YOUR ASSIGNMENT
Lines in the entries below where the word "SameCoordinates" shows up should each be copied.

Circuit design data

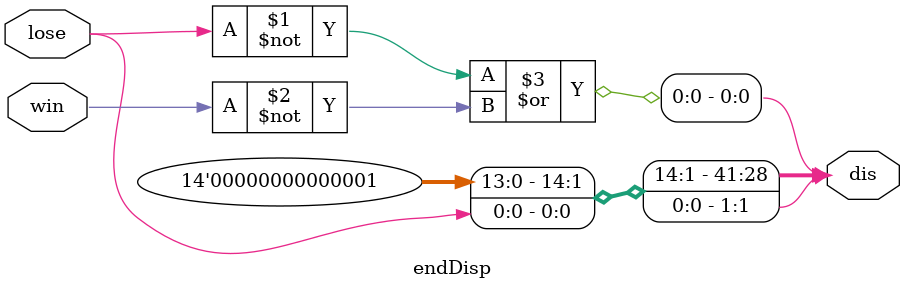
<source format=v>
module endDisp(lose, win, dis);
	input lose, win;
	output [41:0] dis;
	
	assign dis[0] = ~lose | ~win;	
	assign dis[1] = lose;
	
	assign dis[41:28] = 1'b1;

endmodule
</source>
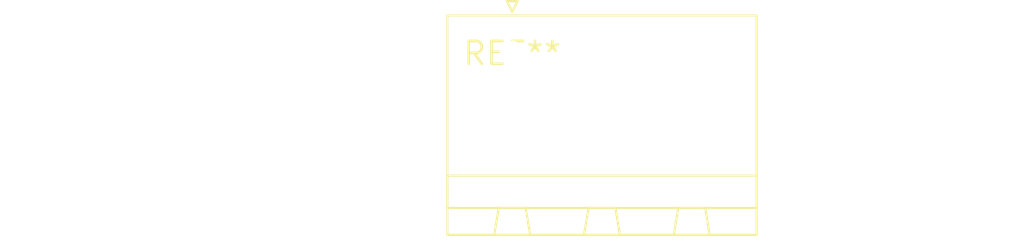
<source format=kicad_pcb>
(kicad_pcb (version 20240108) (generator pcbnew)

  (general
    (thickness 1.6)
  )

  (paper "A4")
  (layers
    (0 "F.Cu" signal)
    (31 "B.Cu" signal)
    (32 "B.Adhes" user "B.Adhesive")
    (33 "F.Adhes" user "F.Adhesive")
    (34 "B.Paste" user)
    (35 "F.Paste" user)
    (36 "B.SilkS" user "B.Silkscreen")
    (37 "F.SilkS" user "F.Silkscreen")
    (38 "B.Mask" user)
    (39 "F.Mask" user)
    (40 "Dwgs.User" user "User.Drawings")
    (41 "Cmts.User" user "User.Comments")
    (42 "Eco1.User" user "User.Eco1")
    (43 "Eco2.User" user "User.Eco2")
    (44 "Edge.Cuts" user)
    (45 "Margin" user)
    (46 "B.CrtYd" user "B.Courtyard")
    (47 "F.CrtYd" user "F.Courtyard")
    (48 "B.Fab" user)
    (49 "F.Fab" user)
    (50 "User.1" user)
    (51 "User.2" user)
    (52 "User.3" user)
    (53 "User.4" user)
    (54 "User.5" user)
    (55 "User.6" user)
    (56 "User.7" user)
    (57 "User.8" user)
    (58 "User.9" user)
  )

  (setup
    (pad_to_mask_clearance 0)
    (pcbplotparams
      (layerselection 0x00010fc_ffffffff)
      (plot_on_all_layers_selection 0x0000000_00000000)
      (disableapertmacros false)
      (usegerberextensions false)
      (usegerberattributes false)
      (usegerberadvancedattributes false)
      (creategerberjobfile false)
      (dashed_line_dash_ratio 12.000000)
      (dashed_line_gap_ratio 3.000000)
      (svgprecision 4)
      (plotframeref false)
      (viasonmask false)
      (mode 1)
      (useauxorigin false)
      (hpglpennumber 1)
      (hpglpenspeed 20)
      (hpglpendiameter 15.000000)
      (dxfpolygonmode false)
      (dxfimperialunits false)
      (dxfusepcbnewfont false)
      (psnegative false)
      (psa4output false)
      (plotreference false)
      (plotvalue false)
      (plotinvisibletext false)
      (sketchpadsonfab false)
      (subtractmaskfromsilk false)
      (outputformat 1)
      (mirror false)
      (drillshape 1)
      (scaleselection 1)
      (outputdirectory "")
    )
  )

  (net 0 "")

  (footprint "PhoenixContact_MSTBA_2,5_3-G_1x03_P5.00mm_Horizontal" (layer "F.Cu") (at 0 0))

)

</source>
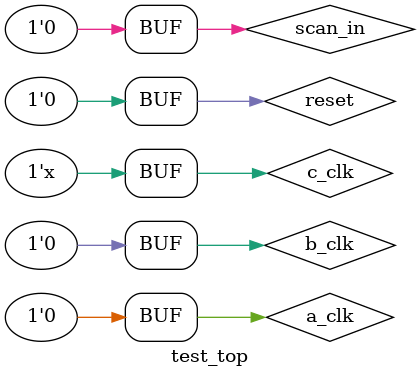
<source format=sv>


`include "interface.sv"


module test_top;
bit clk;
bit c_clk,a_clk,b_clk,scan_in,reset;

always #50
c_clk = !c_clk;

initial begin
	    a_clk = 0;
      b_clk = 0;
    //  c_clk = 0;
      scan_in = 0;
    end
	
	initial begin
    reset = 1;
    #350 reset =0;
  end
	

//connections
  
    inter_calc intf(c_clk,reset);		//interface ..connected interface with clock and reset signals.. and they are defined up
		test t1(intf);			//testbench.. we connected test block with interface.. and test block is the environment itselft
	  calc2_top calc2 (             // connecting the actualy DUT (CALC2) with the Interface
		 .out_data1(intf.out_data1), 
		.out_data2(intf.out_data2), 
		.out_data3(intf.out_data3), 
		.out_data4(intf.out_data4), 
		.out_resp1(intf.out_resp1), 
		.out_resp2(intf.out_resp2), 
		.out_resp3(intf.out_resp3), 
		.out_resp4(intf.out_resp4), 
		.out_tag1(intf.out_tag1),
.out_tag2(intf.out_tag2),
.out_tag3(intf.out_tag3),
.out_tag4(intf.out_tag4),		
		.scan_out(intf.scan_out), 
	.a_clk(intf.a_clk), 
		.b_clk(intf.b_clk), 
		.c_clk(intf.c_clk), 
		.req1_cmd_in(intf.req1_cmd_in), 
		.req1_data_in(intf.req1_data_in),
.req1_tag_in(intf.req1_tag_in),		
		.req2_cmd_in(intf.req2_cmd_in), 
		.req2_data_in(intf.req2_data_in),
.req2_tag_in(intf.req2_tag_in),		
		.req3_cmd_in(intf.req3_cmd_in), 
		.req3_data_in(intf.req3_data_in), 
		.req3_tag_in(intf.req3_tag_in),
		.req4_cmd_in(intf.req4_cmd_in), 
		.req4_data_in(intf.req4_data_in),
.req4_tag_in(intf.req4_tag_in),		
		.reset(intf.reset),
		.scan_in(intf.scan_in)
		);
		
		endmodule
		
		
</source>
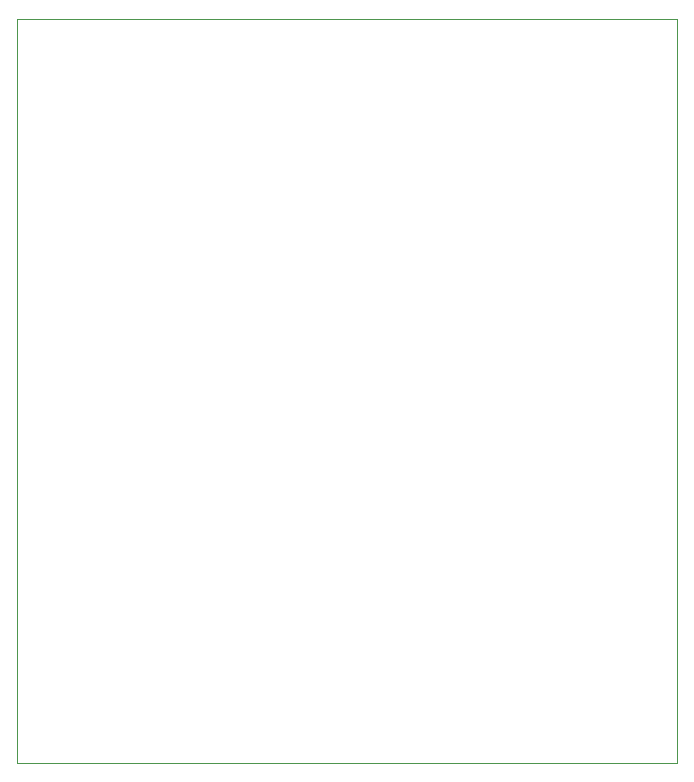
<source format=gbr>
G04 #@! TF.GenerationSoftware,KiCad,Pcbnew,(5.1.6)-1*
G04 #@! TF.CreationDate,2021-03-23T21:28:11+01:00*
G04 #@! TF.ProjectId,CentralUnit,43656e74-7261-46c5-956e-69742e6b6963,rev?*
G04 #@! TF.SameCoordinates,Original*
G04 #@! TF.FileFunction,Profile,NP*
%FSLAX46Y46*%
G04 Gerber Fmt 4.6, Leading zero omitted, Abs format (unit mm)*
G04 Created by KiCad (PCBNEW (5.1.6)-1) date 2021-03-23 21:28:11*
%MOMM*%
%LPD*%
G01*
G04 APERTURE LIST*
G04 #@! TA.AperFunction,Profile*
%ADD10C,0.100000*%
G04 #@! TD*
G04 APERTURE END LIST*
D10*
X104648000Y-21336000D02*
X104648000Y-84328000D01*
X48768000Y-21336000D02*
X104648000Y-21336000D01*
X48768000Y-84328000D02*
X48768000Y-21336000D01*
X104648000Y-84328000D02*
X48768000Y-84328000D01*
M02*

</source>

--

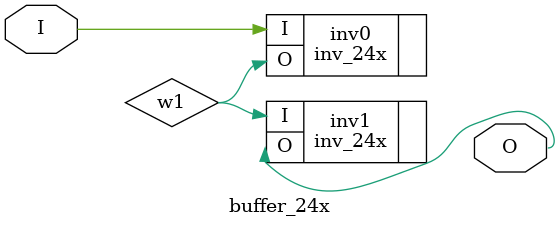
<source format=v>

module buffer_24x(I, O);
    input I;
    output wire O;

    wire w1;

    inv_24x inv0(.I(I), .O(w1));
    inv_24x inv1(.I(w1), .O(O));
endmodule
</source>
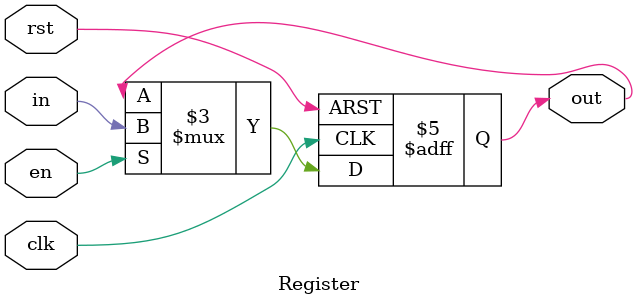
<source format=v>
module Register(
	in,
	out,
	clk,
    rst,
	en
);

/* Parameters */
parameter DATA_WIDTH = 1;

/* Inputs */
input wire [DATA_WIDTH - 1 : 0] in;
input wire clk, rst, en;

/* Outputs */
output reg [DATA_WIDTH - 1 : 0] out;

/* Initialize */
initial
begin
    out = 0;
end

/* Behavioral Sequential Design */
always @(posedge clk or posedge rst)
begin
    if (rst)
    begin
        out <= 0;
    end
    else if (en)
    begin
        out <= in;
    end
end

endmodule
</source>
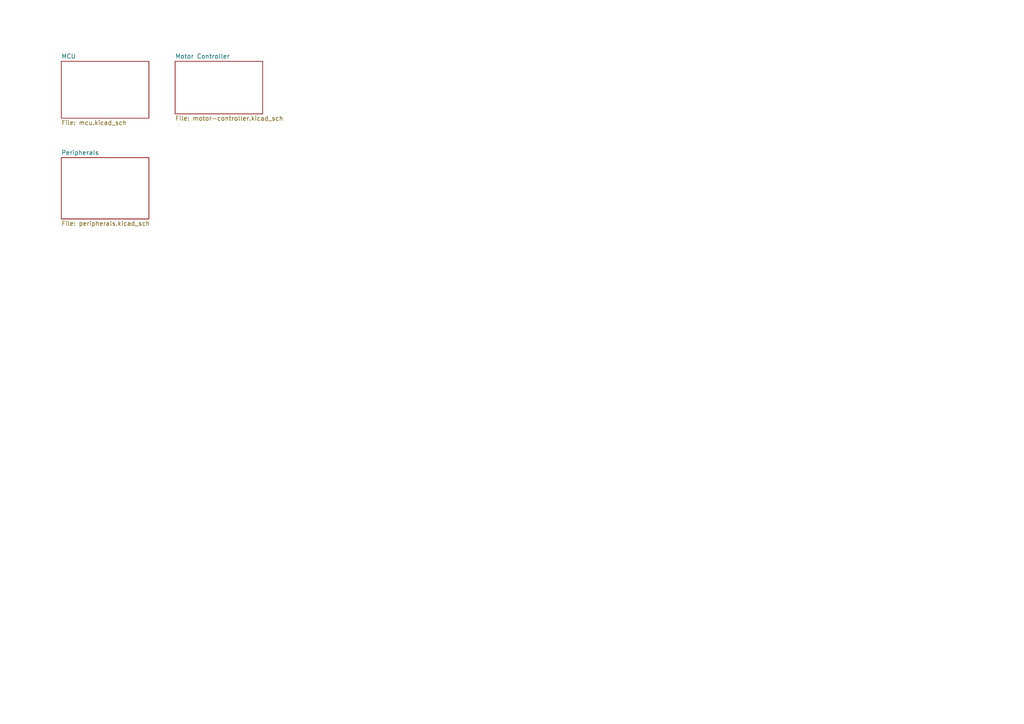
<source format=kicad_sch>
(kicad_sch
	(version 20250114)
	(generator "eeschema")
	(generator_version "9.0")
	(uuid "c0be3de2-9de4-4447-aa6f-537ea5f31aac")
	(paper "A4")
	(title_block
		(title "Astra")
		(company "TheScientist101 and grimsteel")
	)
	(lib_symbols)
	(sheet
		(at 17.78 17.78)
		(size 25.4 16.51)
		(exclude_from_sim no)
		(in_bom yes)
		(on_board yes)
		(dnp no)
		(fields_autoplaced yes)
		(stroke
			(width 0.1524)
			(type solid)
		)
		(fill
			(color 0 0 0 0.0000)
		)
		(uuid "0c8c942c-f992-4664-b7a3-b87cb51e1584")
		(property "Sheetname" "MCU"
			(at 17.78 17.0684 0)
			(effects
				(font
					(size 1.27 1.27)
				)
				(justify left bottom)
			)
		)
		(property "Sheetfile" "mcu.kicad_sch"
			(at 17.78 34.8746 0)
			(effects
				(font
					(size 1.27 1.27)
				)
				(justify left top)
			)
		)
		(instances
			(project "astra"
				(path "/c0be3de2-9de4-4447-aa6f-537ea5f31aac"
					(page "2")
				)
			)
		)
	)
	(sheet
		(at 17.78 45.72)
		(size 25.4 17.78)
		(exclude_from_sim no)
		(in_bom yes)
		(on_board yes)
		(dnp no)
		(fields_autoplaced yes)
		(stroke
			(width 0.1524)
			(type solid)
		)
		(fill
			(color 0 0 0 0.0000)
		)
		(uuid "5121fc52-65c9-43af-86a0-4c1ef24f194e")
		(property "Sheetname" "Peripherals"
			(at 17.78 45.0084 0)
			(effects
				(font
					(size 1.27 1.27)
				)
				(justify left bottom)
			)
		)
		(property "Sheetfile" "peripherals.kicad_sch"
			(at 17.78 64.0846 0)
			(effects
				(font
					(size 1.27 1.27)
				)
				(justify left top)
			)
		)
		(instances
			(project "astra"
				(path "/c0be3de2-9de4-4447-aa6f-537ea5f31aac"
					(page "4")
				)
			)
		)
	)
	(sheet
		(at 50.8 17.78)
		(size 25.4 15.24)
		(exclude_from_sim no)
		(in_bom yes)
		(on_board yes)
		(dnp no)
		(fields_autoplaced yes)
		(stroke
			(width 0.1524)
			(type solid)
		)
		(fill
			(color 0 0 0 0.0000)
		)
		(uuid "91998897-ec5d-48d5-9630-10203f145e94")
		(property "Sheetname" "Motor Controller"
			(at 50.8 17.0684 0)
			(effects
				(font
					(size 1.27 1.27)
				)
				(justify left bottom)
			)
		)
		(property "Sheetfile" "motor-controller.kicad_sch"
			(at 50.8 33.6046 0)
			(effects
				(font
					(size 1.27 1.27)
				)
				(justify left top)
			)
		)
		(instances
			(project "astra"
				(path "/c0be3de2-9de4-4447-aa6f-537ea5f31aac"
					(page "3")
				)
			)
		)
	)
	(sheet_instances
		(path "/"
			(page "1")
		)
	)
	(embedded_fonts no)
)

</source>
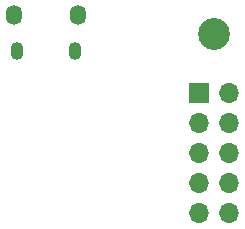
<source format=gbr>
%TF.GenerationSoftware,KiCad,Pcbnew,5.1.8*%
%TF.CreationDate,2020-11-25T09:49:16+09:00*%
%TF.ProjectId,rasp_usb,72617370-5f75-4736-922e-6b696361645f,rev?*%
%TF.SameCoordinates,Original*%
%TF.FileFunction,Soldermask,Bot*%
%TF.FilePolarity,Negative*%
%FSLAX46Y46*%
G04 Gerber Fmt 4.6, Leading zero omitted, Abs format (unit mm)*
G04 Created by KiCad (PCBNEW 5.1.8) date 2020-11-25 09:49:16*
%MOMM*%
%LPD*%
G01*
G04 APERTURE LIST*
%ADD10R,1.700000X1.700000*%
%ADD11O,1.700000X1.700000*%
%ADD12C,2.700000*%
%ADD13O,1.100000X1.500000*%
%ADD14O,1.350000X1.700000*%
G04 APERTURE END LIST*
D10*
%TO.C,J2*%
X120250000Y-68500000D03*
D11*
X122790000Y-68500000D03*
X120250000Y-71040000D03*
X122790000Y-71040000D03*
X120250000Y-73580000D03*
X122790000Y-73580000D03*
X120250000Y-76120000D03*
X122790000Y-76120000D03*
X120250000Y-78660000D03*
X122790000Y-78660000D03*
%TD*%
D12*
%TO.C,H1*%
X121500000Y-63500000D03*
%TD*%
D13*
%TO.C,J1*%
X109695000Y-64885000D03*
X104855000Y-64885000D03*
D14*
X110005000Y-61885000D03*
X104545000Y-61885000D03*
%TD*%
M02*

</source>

TASK RESPONSE
G04 #@! TF.SameCoordinates,Original*
%TF.SameCoordinates,Original*%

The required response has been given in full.